Too often, physician practices and health care organizations are stuck navigating telephone trees, waiting on hold, or feeding forms into their fax machines. Even when health plans offer electronic prior authorization options, they often involve proprietary portals that require workflow disruption to exit the EHR, logging into the insurer’s unique website, and time-consuming reentry of patient and clinical data—not the streamlined standard ePA process embedded within the EHR. Astoundingly, the Cleveland Clinic has racked up a $10 million annual tally just to push their prior authorization requests through the process.

Learn more about how ePA technology that integrates with practices' current electronic prescribing workflows can improve the drug prior authorization process, just one of the AMA’s prior authorization practice resources.

This is a process under which a payer exempts physicians who consistently order or prescribe treatments and drugs in accordance with evidence-based guidelines, or have high approval rates, from PA requirements.

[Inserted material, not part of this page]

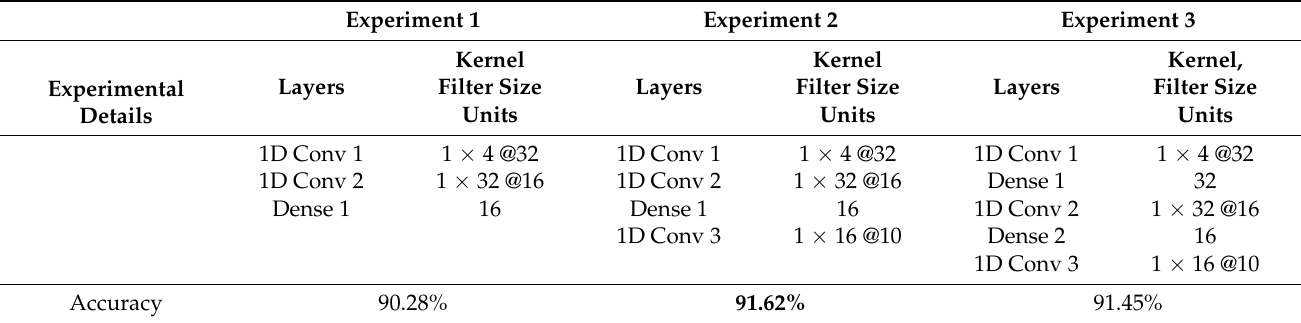
Table 4. Accuracy (in %) comparison of proposed models composed of different hyperparameters with deep-feature generation (layers, kernel, filter size, and units).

So if you’re not an outlier physician—if your prior authorization requests are approved like clockwork—at, let’s say, a 90% rate—then payers should be happy to grant you that proverbial gold card, allowing you to get your patients quick access to the care towards which they have been paying their premiums.

While Texas has enacted prior authorization “gold card” legislation and a bill in Congress would advance the idea in Medicare Advantage, such programs are not prevalent in health care today, and it is bewildering to doctors that such a commonsense concept—one that would reduce PA burdens for both practices and insurers—hasn’t yet taken hold on a wide scale.  

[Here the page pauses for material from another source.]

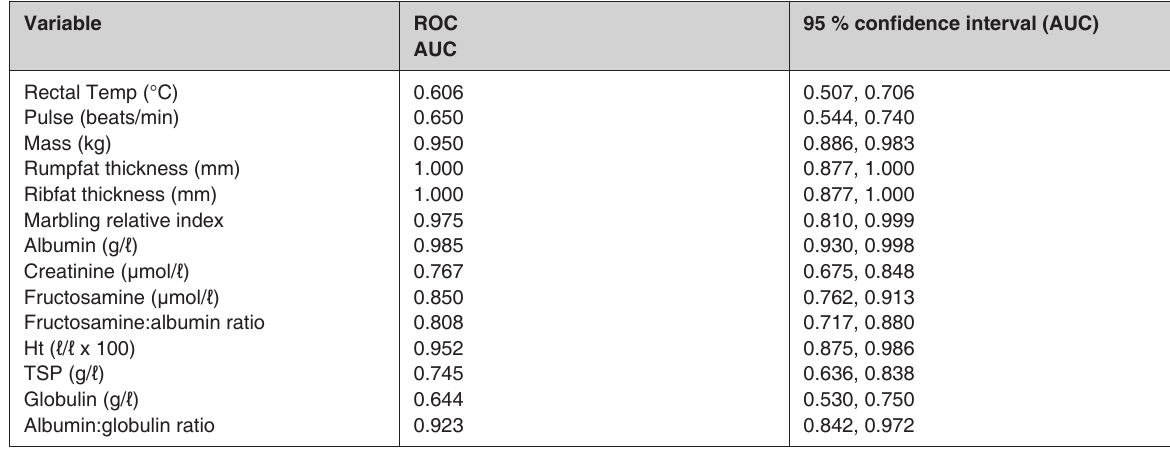
TABLE 2 Area under the receiver operating characteristic (ROC) curve for all the variables where there was a significant difference in medians between undernourished and adequately nourished cattle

The essential idea was outlined in a set of principles put forth (PDF) by the AMA and 16 other physician, patient and health care organizations.

Moreover, a consensus statement (PDF) released by the AMA and national associations representing medical groups, hospitals and insurers encourages just these sorts of programs to lower the overall volume of PAs by selectively applying these requirements.

The country’s No. 1 health insurer, UnitedHealthCare, has said it plans to implement a national gold-carding program in 2024, but that remains to be seen. As shown above, when it comes to prior authorization, the devil most assuredly is in the details.